Dusk is one of the most dangerous times to drive, particularly in rural areas or on highways. The fading light at dusk means drivers have to deal with significantly reduced visibility, and we also tend to feel more tired as night approaches. You’re more likely to encounter a drunk driver on the road after sunset, and dusk is also the time when animals prowl around. More accidents occur at night than during the day, so what can you do to protect yourself? Here are our top tips for driving safely at dusk.
Glare can make it seriously hard to see, so try to minimise exposing your eyes to any unnecessary lights while you’re driving. Dim your dashboard lights so they’re not shining in your eyes, and try not to stare into oncoming lights. If another driver approaches you with their high beams turned on, or their headlights are simply right at your eye level, the glare of the lights might dazzle you. If this occurs, divert your gaze to the site and use the lane markers or median strip as a guide. If a car behind you has its high beams on, tilt your rearview mirror to reflect the light backwards. If you’re driving in a particularly dark area, you can turn your high beams on to see better, but make sure you turn them off if another car is approaching so you don’t blind the other driver.
Beware of animals
If you’re driving along country roads, you’ll need to keep an eye out for animals. If an animal does wander on to the road, often the first sign you’ll see is the reflection of your headlights in their eyes. So keep an eye out for pairs of bright spots in the distance and slow down accordingly.
Check your headlights
As the sun sets, there’s less light available for you to see potential hazards, so keeping your car’s headlights in good condition is extremely important. Before you get behind the wheel, make sure both your headlights work. If one light needs replacing, replace both at the same time, as having one that’s brighter than the other can be distracting. You should also keep the lenses of your headlights clean. Dirt, dead bugs and other grime can build up over time and limit the amount of light your headlights are able to emit. As well as headlights, check that both your brake lights are working – these provide important warnings to other drivers when you’re slowing down.

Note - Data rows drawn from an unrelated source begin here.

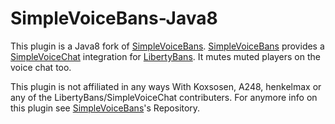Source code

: # SimpleVoiceBans-Java8
This plugin is a Java8 fork of [SimpleVoiceBans](https://github.com/koxsosen/simplevoicebans).
[SimpleVoiceBans](https://github.com/koxsosen/simplevoicebans) provides a [SimpleVoiceChat](https://github.com/henkelmax/simple-voice-chat) integration for [LibertyBans](https://github.com/A248/LiberyBans/). It mutes muted players on the voice chat too.

This plugin is not affiliated in any ways With Koxsosen, A248, henkelmax or any of the LibertyBans/SimpleVoiceChat contributers. For anymore info on this plugin see [SimpleVoiceBans](https://github.com/koxsosen/simplevoicebans)'s Repository.
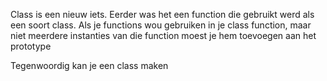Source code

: Class is een nieuw iets. Eerder was het een function die gebruikt werd als een soort class.
Als je functions wou gebruiken in je class function, maar niet meerdere instanties van die function moest je hem toevoegen aan het prototype

Tegenwoordig kan je een class maken

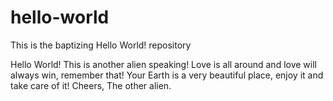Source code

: # hello-world
This is the baptizing Hello World! repository

Hello World! 
This is another alien speaking! Love is all around and love will always win, remember that! 
Your Earth is a very beautiful place, enjoy it and take care of it! 
Cheers, 
The other alien. 
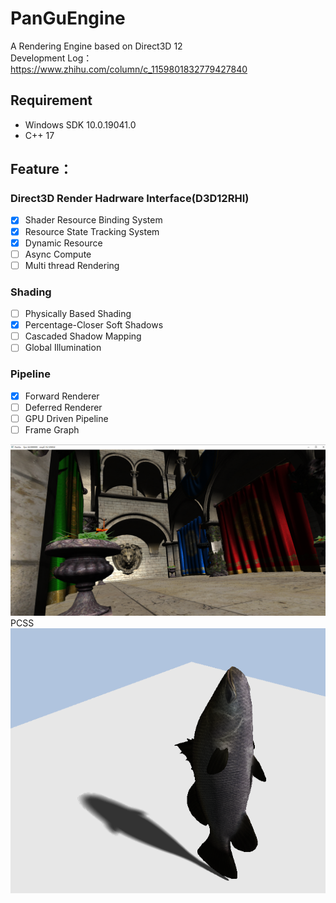 # PanGuEngine
A Rendering Engine based on Direct3D 12 <br>
Development Log：https://www.zhihu.com/column/c_1159801832779427840
## Requirement
- Windows SDK 10.0.19041.0
- C++ 17
## Feature：<br>

### Direct3D Render Hadrware Interface(D3D12RHI)
- [x] Shader Resource Binding System<br>
- [x] Resource State Tracking System<br>
- [x] Dynamic Resource
- [ ] Async Compute
- [ ] Multi thread Rendering<br>

### Shading
- [ ] Physically Based Shading<br>
- [x] Percentage-Closer Soft Shadows<br>
- [ ] Cascaded Shadow Mapping
- [ ] Global Illumination

### Pipeline
- [x] Forward Renderer<br>
- [ ] Deferred Renderer<br>
- [ ] GPU Driven Pipeline<br>
- [ ] Frame Graph<br>

![image](screenshot0.png)
PCSS<br>
![image](PCSS.png)

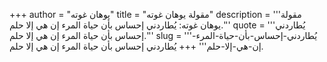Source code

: +++
author = "يوهان غوته"
title = "مقولة يوهان غوته"
description = '''مقولة يوهان غوته: يُطاردني إحساس بأن حياة المرء إن هي إلا حلم.'''
quote = '''يُطاردني إحساس بأن حياة المرء إن هي إلا حلم.'''
slug = '''يُطاردني-إحساس-بأن-حياة-المرء-إن-هي-إلا-حلم'''
+++
يُطاردني إحساس بأن حياة المرء إن هي إلا حلم.
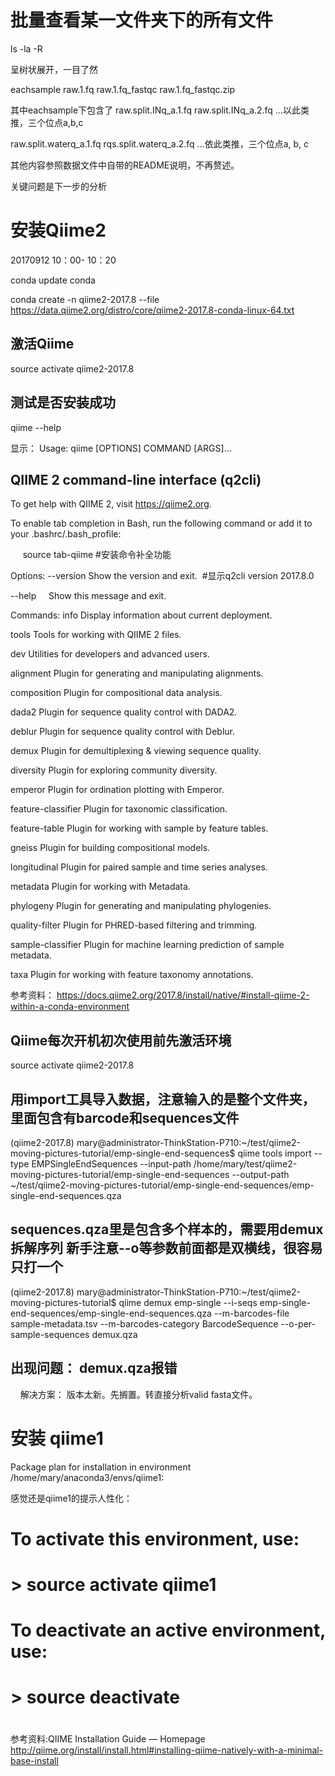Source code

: # 批量查看某一文件夹下的所有文件

ls -la -R

呈树状展开，一目了然

  eachsample
  raw.1.fq
  raw.1.fq_fastqc
  raw.1.fq_fastqc.zip
  
其中eachsample下包含了
raw.split.INq_a.1.fq
raw.split.INq_a.2.fq
...以此类推，三个位点a,b,c

raw.split.waterq_a.1.fq
rqs.split.waterq_a.2.fq
...依此类推，三个位点a, b, c

其他内容参照数据文件中自带的README说明，不再赘述。

关键问题是下一步的分析

# 安装Qiime2
20170912 10：00- 10：20

conda update conda

conda create -n qiime2-2017.8 --file https://data.qiime2.org/distro/core/qiime2-2017.8-conda-linux-64.txt


## 激活Qiime 
source activate qiime2-2017.8 

## 测试是否安装成功
qiime --help

显示：
Usage: qiime [OPTIONS] COMMAND [ARGS]...

  QIIME 2 command-line interface (q2cli)
  --------------------------------------

  To get help with QIIME 2, visit https://qiime2.org.

  To enable tab completion in Bash, run the following command or add it to
  your .bashrc/.bash_profile:

      source tab-qiime #安装命令补全功能



Options:
  --version  Show the version and exit.  #显示q2cli version 2017.8.0
  
  --help     Show this message and exit.

Commands:
  info                Display information about current deployment.
  
  tools               Tools for working with QIIME 2 files.
  
  dev                 Utilities for developers and advanced users.
  
  alignment           Plugin for generating and manipulating alignments.
  
  composition         Plugin for compositional data analysis.
  
  dada2               Plugin for sequence quality control with DADA2.
  
  deblur              Plugin for sequence quality control with Deblur.
  
  demux               Plugin for demultiplexing & viewing sequence quality.
  
  diversity           Plugin for exploring community diversity.
  
  emperor             Plugin for ordination plotting with Emperor.
  
  feature-classifier  Plugin for taxonomic classification.
  
  feature-table       Plugin for working with sample by feature tables.
  
  gneiss              Plugin for building compositional models.
  
  longitudinal        Plugin for paired sample and time series analyses.
  
  metadata            Plugin for working with Metadata.
  
  phylogeny           Plugin for generating and manipulating phylogenies.
  
  quality-filter      Plugin for PHRED-based filtering and trimming.
  
  sample-classifier   Plugin for machine learning prediction of sample
                      metadata.
                      
  taxa                Plugin for working with feature taxonomy annotations.





参考资料：
https://docs.qiime2.org/2017.8/install/native/#install-qiime-2-within-a-conda-environment

## Qiime每次开机初次使用前先激活环境

source activate qiime2-2017.8

## 用import工具导入数据，注意输入的是整个文件夹，里面包含有barcode和sequences文件

(qiime2-2017.8) mary@administrator-ThinkStation-P710:~/test/qiime2-moving-pictures-tutorial/emp-single-end-sequences$ qiime tools import --type  EMPSingleEndSequences --input-path /home/mary/test/qiime2-moving-pictures-tutorial/emp-single-end-sequences --output-path ~/test/qiime2-moving-pictures-tutorial/emp-single-end-sequences/emp-single-end-sequences.qza

## sequences.qza里是包含多个样本的，需要用demux拆解序列 新手注意--o等参数前面都是双横线，很容易只打一个

(qiime2-2017.8) mary@administrator-ThinkStation-P710:~/test/qiime2-moving-pictures-tutorial$ qiime demux emp-single --i-seqs emp-single-end-sequences/emp-single-end-sequences.qza --m-barcodes-file sample-metadata.tsv --m-barcodes-category BarcodeSequence --o-per-sample-sequences demux.qza

## 出现问题： demux.qza报错
   
   解决方案： 版本太新。先搁置。转直接分析valid fasta文件。

# 安装 qiime1

Package plan for installation in environment /home/mary/anaconda3/envs/qiime1:

感觉还是qiime1的提示人性化：
#
# To activate this environment, use:
# > source activate qiime1
#
# To deactivate an active environment, use:
# > source deactivate
#


参考资料:QIIME Installation Guide — Homepage  http://qiime.org/install/install.html#installing-qiime-natively-with-a-minimal-base-install




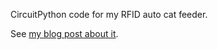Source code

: CircuitPython code for my RFID auto cat feeder.

See [my blog post about it](https://www.benkrejci.com/post/RFID-Cat-Feeder:2).
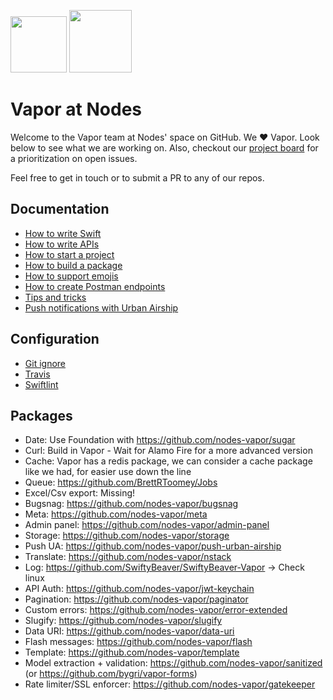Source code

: <img src="https://raw.githubusercontent.com/nodes-vapor/readme/master/Assets/nodeslogo.png" width="90"/> <img src="https://raw.githubusercontent.com/nodes-vapor/readme/master/Assets/vaporlogo.png" width="100"/>

# Vapor at Nodes

Welcome to the Vapor team at Nodes' space on GitHub. We ❤️ Vapor. Look below to see what we are working on. Also, checkout our [project board](https://github.com/nodes-vapor/readme/projects/1) for a prioritization on open issues.

Feel free to get in touch or to submit a PR to any of our repos.

## Documentation

- [How to write Swift](https://github.com/nodes-vapor/readme/blob/master/Documentation/guide-how-to-write-swift.md)
- [How to write APIs](https://github.com/nodes-vapor/readme/blob/master/Documentation/how-to-write-apis.md)
- [How to start a project](https://github.com/nodes-vapor/readme/blob/master/Documentation/how-to-start-a-project.md)
- [How to build a package](https://github.com/nodes-vapor/readme/blob/master/Documentation/how-to-build-a-package.md)
- [How to support emojis](https://github.com/nodes-vapor/readme/blob/master/Documentation/how-to-support-emojis.md)
- [How to create Postman endpoints](https://github.com/nodes-vapor/readme/blob/master/Documentation/how-to-create-postman-endpoints.md)
- [Tips and tricks](https://github.com/nodes-vapor/readme/blob/master/Documentation/tips-and-tricks.md)
- [Push notifications with Urban Airship](https://github.com/nodes-vapor/readme/blob/master/Documentation/how-to-urban-airship-push.md)

## Configuration

- [Git ignore](https://github.com/nodes-vapor/readme/blob/master/Configuration/.gitignore)
- [Travis](https://github.com/nodes-vapor/readme/blob/master/Configuration/.travis.yml)
- [Swiftlint](https://github.com/nodes-vapor/readme/blob/master/Configuration/.swiftlint.yml)

## Packages

- Date: Use Foundation with https://github.com/nodes-vapor/sugar
- Curl: Build in Vapor - Wait for Alamo Fire for a more advanced version
- Cache: Vapor has a redis package, we can consider a cache package like we had, for easier use down the line
- Queue: https://github.com/BrettRToomey/Jobs
- Excel/Csv export: Missing!
- Bugsnag: https://github.com/nodes-vapor/bugsnag
- Meta: https://github.com/nodes-vapor/meta
- Admin panel: https://github.com/nodes-vapor/admin-panel
- Storage: https://github.com/nodes-vapor/storage
- Push UA: https://github.com/nodes-vapor/push-urban-airship
- Translate: https://github.com/nodes-vapor/nstack
- Log: https://github.com/SwiftyBeaver/SwiftyBeaver-Vapor -> Check linux
- API Auth: https://github.com/nodes-vapor/jwt-keychain
- Pagination: https://github.com/nodes-vapor/paginator
- Custom errors: https://github.com/nodes-vapor/error-extended
- Slugify: https://github.com/nodes-vapor/slugify
- Data URI: https://github.com/nodes-vapor/data-uri
- Flash messages: https://github.com/nodes-vapor/flash
- Template: https://github.com/nodes-vapor/template
- Model extraction + validation: https://github.com/nodes-vapor/sanitized (or https://github.com/bygri/vapor-forms)
- Rate limiter/SSL enforcer: https://github.com/nodes-vapor/gatekeeper
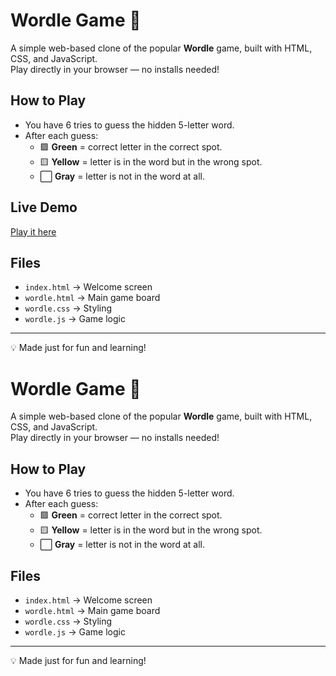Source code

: # Wordle Game 🎯

A simple web-based clone of the popular **Wordle** game, built with HTML, CSS, and JavaScript.  
Play directly in your browser — no installs needed!

## How to Play
- You have 6 tries to guess the hidden 5-letter word.
- After each guess:
  - 🟩 **Green** = correct letter in the correct spot.
  - 🟨 **Yellow** = letter is in the word but in the wrong spot.
  - ⬜ **Gray** = letter is not in the word at all.

## Live Demo
[Play it here](https://Varun987-a11.github.io/wordle/)  

## Files
- `index.html` → Welcome screen
- `wordle.html` → Main game board
- `wordle.css` → Styling
- `wordle.js` → Game logic

---

💡 Made just for fun and learning!
# Wordle Game 🎯

A simple web-based clone of the popular **Wordle** game, built with HTML, CSS, and JavaScript.  
Play directly in your browser — no installs needed!

## How to Play
- You have 6 tries to guess the hidden 5-letter word.
- After each guess:
  - 🟩 **Green** = correct letter in the correct spot.
  - 🟨 **Yellow** = letter is in the word but in the wrong spot.
  - ⬜ **Gray** = letter is not in the word at all.



## Files
- `index.html` → Welcome screen
- `wordle.html` → Main game board
- `wordle.css` → Styling
- `wordle.js` → Game logic

---

💡 Made just for fun and learning!
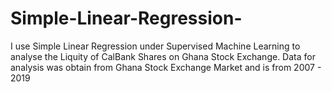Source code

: # Simple-Linear-Regression-
I use Simple Linear Regression under Supervised Machine Learning to analyse the Liquity of CalBank Shares on Ghana Stock Exchange.
Data for analysis was obtain from Ghana Stock Exchange Market and is from 2007 - 2019
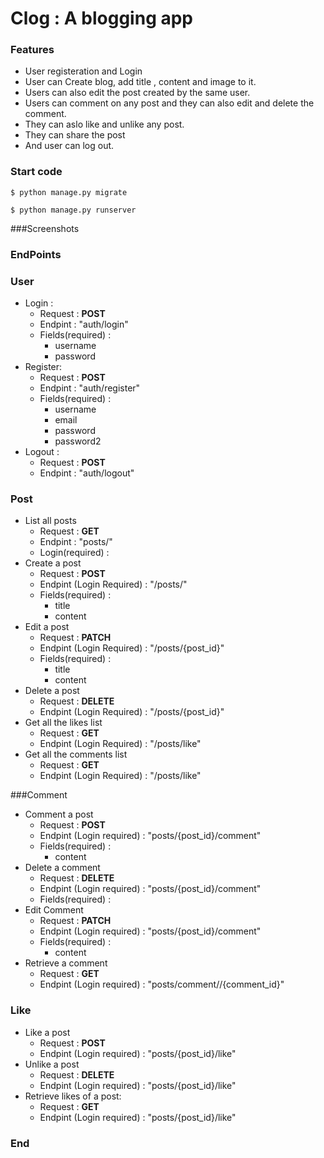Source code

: # Clog : A blogging app

### Features

- User registeration and Login
- User can Create blog, add title , content and image to it.
- Users can also edit the post created by the same user.
- Users can comment on any post and they can also edit and delete the comment.
- They can aslo like and unlike any post.
- They can share the post
- And user can log out.



### Start code

`$ python manage.py migrate`

`$ python manage.py runserver`



###Screenshots


### EndPoints

### User

> 
- Login : 
	+ Request : **POST**
	+ Endpint :  "auth/login"
	+ Fields(required) : 
		+ username
		+ password
- Register:
	+ Request : **POST**
	+ Endpint :  "auth/register"
	+ Fields(required) : 
		+ username
		+ email
		+ password
		+ password2
- Logout :
	+ Request : **POST**
	+ Endpint : "auth/logout"
	
### Post
* List all posts
	+ Request : **GET**
	+ Endpint :  "posts/"
	+ Login(required) : 
* Create a post
	+ Request : **POST**
	+ Endpint (Login Required) :  "/posts/"
	+ Fields(required)  :
		+ title
		+ content
* Edit a post
	+ Request : **PATCH**
	+ Endpint (Login Required) :  "/posts/{post_id}"
	+ Fields(required)  :
		+ title
		+ content
* Delete a post
	+ Request : **DELETE**
	+ Endpint (Login Required) :  "/posts/{post_id}"
* Get all the likes list
	+ Request : **GET**
	+ Endpint (Login Required) :  "/posts/like"
* Get all the comments list
	+ Request : **GET**
	+ Endpint (Login Required) :  "/posts/like"
	
###Comment
                
> 
+ Comment a post
	+ Request : **POST**
	+ Endpint (Login required) :  "posts/{post_id}/comment"
	+ Fields(required) :
		+ content
+ Delete a comment
	+ Request : **DELETE**
	+ Endpint (Login required) :  "posts/{post_id}/comment"
	+ Fields(required) :
+ Edit Comment
	+ Request : **PATCH**
	+ Endpint (Login required) :  "posts/{post_id}/comment"
	+ Fields(required) :
		+ content
+ Retrieve a comment
	+ Request : **GET**
	+ Endpint (Login required) :  "posts/comment//{comment_id}"

### Like
>                 
+ Like a post
	+ Request : **POST**
	+ Endpint (Login required) :  "posts/{post_id}/like"
+ Unlike a post
	+ Request : **DELETE**
	+ Endpint (Login required) :  "posts/{post_id}/like"
+ Retrieve likes of a post:
	+ Request : **GET**
	+ Endpint (Login required) :  "posts/{post_id}/like"


### End
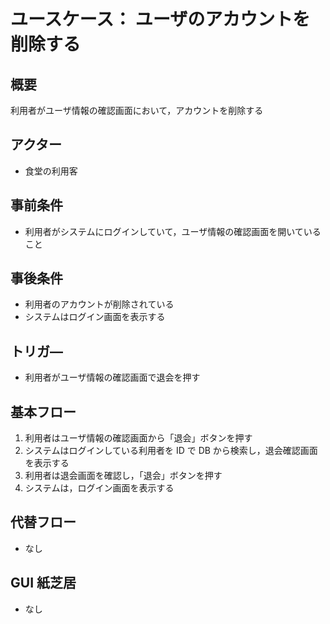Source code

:# ユースケース： ユーザのアカウントを削除する

## 概要

利用者がユーザ情報の確認画面において，アカウントを削除する

## アクター

- 食堂の利用客

## 事前条件

- 利用者がシステムにログインしていて，ユーザ情報の確認画面を開いていること

## 事後条件

- 利用者のアカウントが削除されている
- システムはログイン画面を表示する

## トリガ―

- 利用者がユーザ情報の確認画面で退会を押す

## 基本フロー

1. 利用者はユーザ情報の確認画面から「退会」ボタンを押す
2. システムはログインしている利用者を ID で DB から検索し，退会確認画面を表示する
3. 利用者は退会画面を確認し，「退会」ボタンを押す
4. システムは，ログイン画面を表示する

## 代替フロー

- なし

## GUI 紙芝居

- なし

Stay alert while driving at dusk
Our bodies naturally run on a circadian rhythm, regulating our daily processes and responses. Two of the major “ebbs” in the circadian cycle occur in the early morning and in the afternoon, so dusk is a time when we naturally begin to feel tired. You can help yourself stay alert while driving at dusk by avoiding alcohol and making sure you’re adequately rested. Never take medication that might make you drowsy, and be mindful of what you eat (foods that are high in carbohydrates might make you sleepy!) Finally, put down your mobile phone – and ignore it while you’re behind the wheel.
Look after your windscreen
Keeping your windscreen clean will help you see better while driving at dusk. During the day, we often touch the inside of the windscreen and leave small smears on the glass. At night, these smears can create glare and hinder visibility. To give your windscreen a proper clean inside, polish the glass with newspaper to remove any streaks or residue. You can also keep a microfibre cloth in your glove box to wipe away any small smears that pop up during the day. If any chips or small cracks appear in your windscreen, you should get them fixed before they spread and become irreparable.